Sheep exhibition and Future Landscapes symposium
Ceredigion Museum is located in the heart of rural Wales, where the double crises of climate change and Brexit uncertainty have had a polemic effect on local communities with vested interests in the upland regions of the county.
In response, the museum’s Sheep exhibition, which was highly commended in the Museums & Heritage Awards 2020, included the Future Landscapes symposium to facilitate dialogues between the various stakeholders.
The Sheep exhibition explored the history, heritage and culture of sheep farming communities, through the lens of contemporary art, supported by artefacts from the museum’s collections.
Funding from Art Fund and Garfield Weston enabled the museum to borrow works relating to sheep by Henry Moore, Joseph Beuys and Menashe Kadishman.

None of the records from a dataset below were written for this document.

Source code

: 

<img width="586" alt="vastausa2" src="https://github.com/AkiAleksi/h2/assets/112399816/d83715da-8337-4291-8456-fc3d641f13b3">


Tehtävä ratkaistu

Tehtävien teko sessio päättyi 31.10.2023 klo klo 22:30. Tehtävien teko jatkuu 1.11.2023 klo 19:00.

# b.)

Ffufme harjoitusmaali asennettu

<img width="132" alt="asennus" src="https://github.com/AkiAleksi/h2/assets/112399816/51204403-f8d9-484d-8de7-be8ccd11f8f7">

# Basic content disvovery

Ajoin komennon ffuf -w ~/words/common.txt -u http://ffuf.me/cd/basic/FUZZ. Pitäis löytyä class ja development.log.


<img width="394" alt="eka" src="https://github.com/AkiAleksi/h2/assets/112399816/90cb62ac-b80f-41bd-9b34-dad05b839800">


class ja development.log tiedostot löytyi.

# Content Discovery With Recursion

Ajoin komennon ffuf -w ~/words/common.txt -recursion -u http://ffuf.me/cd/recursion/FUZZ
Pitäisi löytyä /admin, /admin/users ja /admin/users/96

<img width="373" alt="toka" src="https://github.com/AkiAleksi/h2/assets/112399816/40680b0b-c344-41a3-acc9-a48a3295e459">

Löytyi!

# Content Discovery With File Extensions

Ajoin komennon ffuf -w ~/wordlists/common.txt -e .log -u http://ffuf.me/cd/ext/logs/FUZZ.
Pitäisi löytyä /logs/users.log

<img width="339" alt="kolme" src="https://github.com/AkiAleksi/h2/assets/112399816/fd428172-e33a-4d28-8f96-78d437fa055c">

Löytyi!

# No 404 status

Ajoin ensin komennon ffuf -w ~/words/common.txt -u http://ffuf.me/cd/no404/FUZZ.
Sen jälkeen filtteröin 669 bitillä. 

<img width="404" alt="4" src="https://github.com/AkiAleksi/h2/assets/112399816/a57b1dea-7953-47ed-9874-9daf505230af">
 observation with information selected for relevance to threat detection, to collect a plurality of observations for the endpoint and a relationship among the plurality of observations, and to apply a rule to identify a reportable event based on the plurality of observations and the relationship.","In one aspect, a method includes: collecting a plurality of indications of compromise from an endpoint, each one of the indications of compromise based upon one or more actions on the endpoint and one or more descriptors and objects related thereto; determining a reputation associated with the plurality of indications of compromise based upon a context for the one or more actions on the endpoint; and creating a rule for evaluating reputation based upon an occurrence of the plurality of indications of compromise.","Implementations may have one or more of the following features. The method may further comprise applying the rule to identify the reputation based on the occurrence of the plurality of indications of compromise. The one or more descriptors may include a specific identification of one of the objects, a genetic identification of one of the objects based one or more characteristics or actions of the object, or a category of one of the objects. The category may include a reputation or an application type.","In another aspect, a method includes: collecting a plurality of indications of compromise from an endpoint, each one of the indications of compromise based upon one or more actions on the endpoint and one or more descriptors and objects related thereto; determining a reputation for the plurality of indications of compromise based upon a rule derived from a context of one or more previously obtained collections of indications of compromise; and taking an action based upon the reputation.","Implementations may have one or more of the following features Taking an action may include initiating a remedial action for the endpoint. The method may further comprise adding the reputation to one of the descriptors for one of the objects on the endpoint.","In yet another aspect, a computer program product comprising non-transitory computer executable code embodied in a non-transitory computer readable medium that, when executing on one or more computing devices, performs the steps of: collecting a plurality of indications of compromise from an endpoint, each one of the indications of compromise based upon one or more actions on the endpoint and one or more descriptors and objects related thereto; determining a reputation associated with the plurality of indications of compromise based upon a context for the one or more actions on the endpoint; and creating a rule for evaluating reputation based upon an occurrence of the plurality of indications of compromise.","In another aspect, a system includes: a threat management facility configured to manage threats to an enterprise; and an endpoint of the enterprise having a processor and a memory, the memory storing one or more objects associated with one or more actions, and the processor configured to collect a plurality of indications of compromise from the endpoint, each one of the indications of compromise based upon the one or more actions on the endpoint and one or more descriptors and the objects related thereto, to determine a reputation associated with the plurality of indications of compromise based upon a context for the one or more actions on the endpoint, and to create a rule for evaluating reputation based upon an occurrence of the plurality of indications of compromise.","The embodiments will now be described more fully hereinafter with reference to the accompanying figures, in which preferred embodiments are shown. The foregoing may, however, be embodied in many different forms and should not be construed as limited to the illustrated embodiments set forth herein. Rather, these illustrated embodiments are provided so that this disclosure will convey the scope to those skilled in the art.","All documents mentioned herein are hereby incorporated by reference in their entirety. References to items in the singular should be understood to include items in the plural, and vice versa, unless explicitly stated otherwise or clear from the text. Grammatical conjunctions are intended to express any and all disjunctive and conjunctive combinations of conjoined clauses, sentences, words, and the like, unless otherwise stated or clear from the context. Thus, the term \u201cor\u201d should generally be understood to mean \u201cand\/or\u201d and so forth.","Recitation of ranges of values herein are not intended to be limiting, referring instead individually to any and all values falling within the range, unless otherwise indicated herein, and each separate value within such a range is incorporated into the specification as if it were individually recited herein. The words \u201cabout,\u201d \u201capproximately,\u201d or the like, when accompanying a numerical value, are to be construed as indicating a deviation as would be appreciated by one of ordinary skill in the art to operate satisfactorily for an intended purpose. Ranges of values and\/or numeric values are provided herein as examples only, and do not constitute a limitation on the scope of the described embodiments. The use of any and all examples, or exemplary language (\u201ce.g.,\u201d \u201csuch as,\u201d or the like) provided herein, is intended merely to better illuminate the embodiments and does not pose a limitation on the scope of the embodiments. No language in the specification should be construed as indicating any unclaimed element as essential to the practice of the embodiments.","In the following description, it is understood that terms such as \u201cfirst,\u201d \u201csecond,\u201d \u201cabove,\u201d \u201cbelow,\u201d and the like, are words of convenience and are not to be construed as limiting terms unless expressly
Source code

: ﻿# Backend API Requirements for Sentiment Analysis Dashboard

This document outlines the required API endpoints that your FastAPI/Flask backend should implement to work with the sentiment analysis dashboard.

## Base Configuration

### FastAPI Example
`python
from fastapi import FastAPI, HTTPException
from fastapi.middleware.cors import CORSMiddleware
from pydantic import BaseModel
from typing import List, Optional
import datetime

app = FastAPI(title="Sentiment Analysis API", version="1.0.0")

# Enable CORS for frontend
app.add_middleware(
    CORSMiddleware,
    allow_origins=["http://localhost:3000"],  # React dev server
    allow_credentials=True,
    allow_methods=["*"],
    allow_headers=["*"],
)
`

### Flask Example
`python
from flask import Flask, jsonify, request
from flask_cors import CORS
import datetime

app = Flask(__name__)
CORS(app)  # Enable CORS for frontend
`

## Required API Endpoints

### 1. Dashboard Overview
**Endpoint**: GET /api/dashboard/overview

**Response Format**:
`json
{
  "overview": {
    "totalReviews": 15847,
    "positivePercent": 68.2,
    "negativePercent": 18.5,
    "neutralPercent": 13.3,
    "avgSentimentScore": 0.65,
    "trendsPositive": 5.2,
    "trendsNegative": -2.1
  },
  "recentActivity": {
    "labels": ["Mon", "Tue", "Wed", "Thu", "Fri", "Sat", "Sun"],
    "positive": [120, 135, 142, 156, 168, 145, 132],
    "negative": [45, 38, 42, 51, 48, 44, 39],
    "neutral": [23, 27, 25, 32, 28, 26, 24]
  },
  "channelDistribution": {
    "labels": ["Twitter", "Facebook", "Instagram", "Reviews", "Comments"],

Displaying these high profile works raised the profile of the exhibition to attract wider audiences.
Artist Ffion Jones was commissioned to work with sheep farmers to make a film in collaboration with local farmers, creating a voice for the farming communities, which are traditionally a very hard-to-reach audience, into the museum.
Building on this outreach work and the high profile of the exhibition, the Future Landscapes symposium brought together artists, curators, academics, farmers, ecologists, environmental campaigners, policy makers and others to discuss the issues around the heritage and future of Ceredigion’s uplands.
The walks, talks and world café-style discussions enabled people to engage within a mutually respectful and active listening context to find shared values and build bridges.
The legacy of this ground-breaking event is ongoing; the museum hosts monthly People’s Practice meetings, virtually during lockdown, to keep the dialogue open and an alliance of more than 30 land-based practitioners was set up from the symposium called Cynefin (habitat), with the aim of sharing resources and knowledge around the land and environment.